Once you find the line with "Fixed Leg T0" in the entries below, return exactly every line from it through the line with "(α ∑<sub>i=1</sub><sup>n</sup> Z(t, T<sub>i</sub>))".

[Items from a data source]
================================

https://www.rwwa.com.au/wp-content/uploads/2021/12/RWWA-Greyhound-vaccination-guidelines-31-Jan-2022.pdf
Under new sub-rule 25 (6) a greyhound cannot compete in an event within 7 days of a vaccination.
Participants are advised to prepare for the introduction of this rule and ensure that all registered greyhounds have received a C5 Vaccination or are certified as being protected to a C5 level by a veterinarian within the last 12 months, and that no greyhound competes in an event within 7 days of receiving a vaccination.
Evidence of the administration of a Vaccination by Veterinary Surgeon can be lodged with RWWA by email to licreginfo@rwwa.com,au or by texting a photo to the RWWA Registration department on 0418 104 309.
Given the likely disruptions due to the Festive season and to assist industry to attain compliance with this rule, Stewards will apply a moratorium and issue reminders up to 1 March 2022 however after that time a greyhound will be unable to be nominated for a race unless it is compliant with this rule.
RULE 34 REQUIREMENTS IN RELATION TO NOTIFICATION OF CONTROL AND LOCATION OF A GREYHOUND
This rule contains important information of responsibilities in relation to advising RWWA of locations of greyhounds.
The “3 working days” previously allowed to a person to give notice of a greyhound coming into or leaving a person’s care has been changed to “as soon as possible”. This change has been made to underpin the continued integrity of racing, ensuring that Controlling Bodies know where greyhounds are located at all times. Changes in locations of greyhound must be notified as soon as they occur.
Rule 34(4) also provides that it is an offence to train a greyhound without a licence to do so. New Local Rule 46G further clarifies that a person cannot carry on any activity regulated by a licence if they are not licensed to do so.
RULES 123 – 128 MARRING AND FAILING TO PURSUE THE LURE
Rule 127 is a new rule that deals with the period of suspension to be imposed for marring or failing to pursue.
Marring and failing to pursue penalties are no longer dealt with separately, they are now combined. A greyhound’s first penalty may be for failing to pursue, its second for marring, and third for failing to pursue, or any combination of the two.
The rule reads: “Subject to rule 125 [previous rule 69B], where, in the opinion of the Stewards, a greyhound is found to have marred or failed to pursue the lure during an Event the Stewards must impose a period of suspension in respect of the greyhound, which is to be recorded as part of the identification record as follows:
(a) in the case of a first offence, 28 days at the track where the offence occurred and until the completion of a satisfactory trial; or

================================

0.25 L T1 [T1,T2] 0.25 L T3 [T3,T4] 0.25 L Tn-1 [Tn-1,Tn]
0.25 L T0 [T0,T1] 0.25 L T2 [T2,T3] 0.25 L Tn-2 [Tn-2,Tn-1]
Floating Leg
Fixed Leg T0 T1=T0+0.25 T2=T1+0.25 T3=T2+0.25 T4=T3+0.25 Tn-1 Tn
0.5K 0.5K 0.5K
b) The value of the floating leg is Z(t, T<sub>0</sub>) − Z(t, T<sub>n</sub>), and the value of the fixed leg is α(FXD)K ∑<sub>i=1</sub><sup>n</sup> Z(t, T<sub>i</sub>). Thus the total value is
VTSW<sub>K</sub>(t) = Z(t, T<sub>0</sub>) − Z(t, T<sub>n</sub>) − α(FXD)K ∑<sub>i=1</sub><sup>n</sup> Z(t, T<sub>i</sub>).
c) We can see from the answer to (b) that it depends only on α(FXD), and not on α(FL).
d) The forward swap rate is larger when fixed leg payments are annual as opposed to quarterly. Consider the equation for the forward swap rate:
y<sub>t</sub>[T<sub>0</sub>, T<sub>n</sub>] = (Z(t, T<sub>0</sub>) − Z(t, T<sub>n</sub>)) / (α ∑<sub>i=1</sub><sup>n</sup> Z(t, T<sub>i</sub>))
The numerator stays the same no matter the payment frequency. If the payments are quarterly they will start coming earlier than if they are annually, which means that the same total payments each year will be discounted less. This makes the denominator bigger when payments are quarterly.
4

================================

- [Solution for this exercise]
Fixed Leg T0 T1=T0+0.25 T2=T1+0.25 T3=T2+0.25 T4=T3+0.25 Tn-1 Tn
0.5K 0.5K 0.5K
b) The value of the floating leg is Z(t, T<sub>0</sub>) − Z(t, T<sub>n</sub>), and the value of the fixed leg is α(FXD)K ∑<sub>i=1</sub><sup>n</sup> Z(t, T<sub>i</sub>). Thus the total value is
VTSW<sub>K</sub>(t) = Z(t, T<sub>0</sub>) − Z(t, T<sub>n</sub>) − α(FXD)K ∑<sub>i=1</sub><sup>n</sup> Z(t, T<sub>i</sub>).
c) We can see from the answer to (b) that it depends only on α(FXD), and not on α(FL).
d) The forward swap rate is larger when fixed leg payments are annual as opposed to quarterly. Consider the equation for the forward swap rate:
y<sub>t</sub>[T<sub>0</sub>, T<sub>n</sub>] = (Z(t, T<sub>0</sub>) − Z(t, T<sub>n</sub>)) / (α ∑<sub>i=1</sub><sup>n</sup> Z(t, T<sub>i</sub>))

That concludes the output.